In today’s News:
Lutherans respond to Hurricane Laura
Thursday, at around 1 a.m. CDT, Hurricane Laura came ashore near the tiny town of Cameron, La., as a Category 4 storm. With sustained winds of 150 miles per hour, Laura snapped trees, knocked down power lines, tore roofs off buildings and shattered windows across the area. According to weather.com, the storm left parts of coastal Louisiana underwater, hundreds of thousands of people without power, and at least six people dead. While the worst damage was in Louisiana, the storm’s impact was also felt in parts of Texas and Arkansas. One of the areas most devastated by the storm was Lake Charles, La. St. John Lutheran Church in Lake Charles sustained significant damage to its sanctuary. Yesterday, LCMS Disaster Response Director the Rev. Dr. Ross Johnson and Director of Disaster Training The Rev. Michael Meyer traveled to Louisiana to meet with Southern District President The Rev. Eric Johnson, do an initial assessment and begin planning a response. Ross Johnson emphasized that the response will be a shared effort by multiple parties, including the affected congregations, the LCMS Southern and Texas Districts, the Synod and several LCMS recognized service organizations.
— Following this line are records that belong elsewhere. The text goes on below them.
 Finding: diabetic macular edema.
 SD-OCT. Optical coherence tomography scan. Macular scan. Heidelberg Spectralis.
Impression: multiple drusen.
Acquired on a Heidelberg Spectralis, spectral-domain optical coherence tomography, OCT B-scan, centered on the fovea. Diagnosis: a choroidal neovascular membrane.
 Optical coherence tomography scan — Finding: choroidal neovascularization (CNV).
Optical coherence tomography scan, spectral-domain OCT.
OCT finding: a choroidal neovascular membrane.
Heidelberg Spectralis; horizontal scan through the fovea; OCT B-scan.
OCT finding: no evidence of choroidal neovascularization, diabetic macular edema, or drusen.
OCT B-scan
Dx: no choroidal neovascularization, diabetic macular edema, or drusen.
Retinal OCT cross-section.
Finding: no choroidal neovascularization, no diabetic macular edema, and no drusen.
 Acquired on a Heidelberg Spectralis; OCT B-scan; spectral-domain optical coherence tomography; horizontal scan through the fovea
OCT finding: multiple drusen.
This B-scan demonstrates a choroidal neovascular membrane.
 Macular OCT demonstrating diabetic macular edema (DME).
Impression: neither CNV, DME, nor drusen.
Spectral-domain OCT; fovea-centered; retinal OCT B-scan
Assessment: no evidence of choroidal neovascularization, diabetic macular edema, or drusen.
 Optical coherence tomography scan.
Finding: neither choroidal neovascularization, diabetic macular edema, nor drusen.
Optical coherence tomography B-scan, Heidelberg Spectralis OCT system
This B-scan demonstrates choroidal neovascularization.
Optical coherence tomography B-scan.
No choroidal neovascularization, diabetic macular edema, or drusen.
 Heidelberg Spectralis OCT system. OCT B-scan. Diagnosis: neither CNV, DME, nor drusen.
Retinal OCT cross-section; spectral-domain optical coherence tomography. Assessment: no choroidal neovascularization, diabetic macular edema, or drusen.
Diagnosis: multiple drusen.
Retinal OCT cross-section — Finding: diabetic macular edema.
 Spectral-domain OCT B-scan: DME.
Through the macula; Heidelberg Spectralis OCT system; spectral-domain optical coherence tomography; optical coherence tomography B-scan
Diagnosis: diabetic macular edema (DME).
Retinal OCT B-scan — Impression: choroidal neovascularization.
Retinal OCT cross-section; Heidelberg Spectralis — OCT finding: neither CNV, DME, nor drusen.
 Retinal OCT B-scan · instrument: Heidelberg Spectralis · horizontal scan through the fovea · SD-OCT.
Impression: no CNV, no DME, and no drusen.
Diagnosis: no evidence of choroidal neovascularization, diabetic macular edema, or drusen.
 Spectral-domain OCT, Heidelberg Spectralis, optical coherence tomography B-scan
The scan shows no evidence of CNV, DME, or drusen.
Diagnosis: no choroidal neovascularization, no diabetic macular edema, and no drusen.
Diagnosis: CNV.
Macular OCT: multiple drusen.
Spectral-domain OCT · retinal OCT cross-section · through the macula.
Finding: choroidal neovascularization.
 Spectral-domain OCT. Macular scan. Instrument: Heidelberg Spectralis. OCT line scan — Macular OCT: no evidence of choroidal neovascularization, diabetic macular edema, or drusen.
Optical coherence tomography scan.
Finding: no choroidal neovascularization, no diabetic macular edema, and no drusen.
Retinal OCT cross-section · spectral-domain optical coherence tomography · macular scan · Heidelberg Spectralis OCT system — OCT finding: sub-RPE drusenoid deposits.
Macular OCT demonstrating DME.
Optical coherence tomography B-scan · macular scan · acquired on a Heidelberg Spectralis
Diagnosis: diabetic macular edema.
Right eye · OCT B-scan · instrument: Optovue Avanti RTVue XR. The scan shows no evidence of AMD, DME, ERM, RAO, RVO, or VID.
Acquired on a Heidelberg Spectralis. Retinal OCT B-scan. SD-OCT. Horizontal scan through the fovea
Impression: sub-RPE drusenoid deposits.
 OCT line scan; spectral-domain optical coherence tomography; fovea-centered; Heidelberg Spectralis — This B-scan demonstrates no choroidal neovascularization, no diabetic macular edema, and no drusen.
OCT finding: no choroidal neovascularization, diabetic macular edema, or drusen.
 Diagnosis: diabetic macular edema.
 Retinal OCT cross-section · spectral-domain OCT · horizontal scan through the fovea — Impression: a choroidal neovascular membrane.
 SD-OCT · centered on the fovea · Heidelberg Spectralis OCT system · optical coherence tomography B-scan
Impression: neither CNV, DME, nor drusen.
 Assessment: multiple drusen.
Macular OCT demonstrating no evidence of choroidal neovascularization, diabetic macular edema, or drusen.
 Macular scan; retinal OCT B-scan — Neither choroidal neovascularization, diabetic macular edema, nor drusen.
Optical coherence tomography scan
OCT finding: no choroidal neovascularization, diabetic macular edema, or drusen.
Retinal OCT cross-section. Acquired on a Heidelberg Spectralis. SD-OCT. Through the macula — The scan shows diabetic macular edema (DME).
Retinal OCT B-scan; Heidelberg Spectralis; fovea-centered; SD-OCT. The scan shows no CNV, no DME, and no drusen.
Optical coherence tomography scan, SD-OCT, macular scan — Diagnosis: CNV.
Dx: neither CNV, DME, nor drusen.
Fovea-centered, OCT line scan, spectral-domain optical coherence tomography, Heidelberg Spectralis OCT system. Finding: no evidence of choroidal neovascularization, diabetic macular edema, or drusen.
Concordia Seminary St. Louis opens its 182 year
With the theme “Jesus Christ is the same yesterday and today and forever,” Concordia Seminary, St. Louis began its 182nd year with an opening service Friday morning in the Chapel of St. Timothy and St. Titus. Due to social distancing measures in response to the coronavirus pandemic, in-person attendance was limited, but the service was available for all to watch via livestream at csl.edu/live. During the service, Seminary Interim President Dr. Daniel Preus welcomed new students, preached and introduced the 2020-21 academic theme, which is based on Hebrews 13:8. New faculty and staff were recognized during the service, as well as new positions for existing faculty and staff. The seminary anticipates a fall enrollment of 623 students.
Los Angeles County evicts a church
On Aug. 12th Los Angeles County filed charges prohibiting Grace Community Church from holding religious services. But a local judge decided in favor of Grace Community Church to allow religious service if congregants wore face coverings and practiced social distancing. Pastor John MacArthur said at the time that the church was meeting indoors because it was their constitutional right and that it was commanded by God for his people to come together in worship. Factories, pot shops, liquor stores and department stores are allowed to stay open but not houses of worship. Yesterday, Los Angeles County sent a letter of eviction to Grace Community Church from a county-owned parking lot. They informed the church it can no longer use the parking lot it has for more than four decades. Los Angeles officials gave church officials 30 days to evacuate the premises. The county broke their agreement that was in effect for 45 years.